====== Record extracts

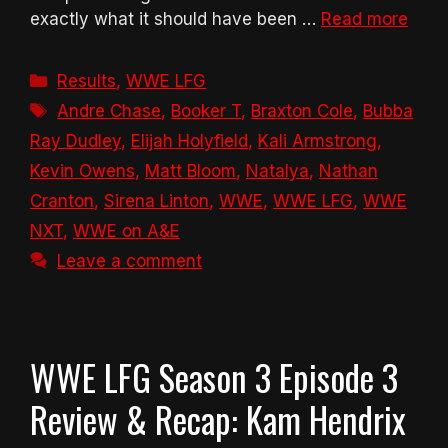
exactly what it should have been …
Read more
Categories
Results
,
WWE LFG
Tags
Andre Chase
,
Booker T
,
Braxton Cole
,
Bubba
Ray Dudley
,
Elijah Holyfield
,
Kali Armstrong
,
Kevin Owens
,
Matt Bloom
,
Natalya
,
Nathan
Cranton
,
Sirena Linton
,
WWE
,
WWE LFG
,
WWE
NXT
,
WWE on A&E
Leave a comment
WWE LFG Season 3 Episode 3
Review & Recap: Kam Hendrix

============

## [Instruction]
Write the entries out in full and exactly, omitting every picture.

## [Your response]
exactly what it should have been …
Read more
Categories
Results
,
WWE LFG
Tags
Andre Chase
,
Booker T
,
Braxton Cole
,
Bubba
Ray Dudley
,
Elijah Holyfield
,
Kali Armstrong
,
Kevin Owens
,
Matt Bloom
,
Natalya
,
Nathan
Cranton
,
Sirena Linton
,
WWE
,
WWE LFG
,
WWE
NXT
,
WWE on A&E
Leave a comment
WWE LFG Season 3 Episode 3
Review & Recap: Kam Hendrix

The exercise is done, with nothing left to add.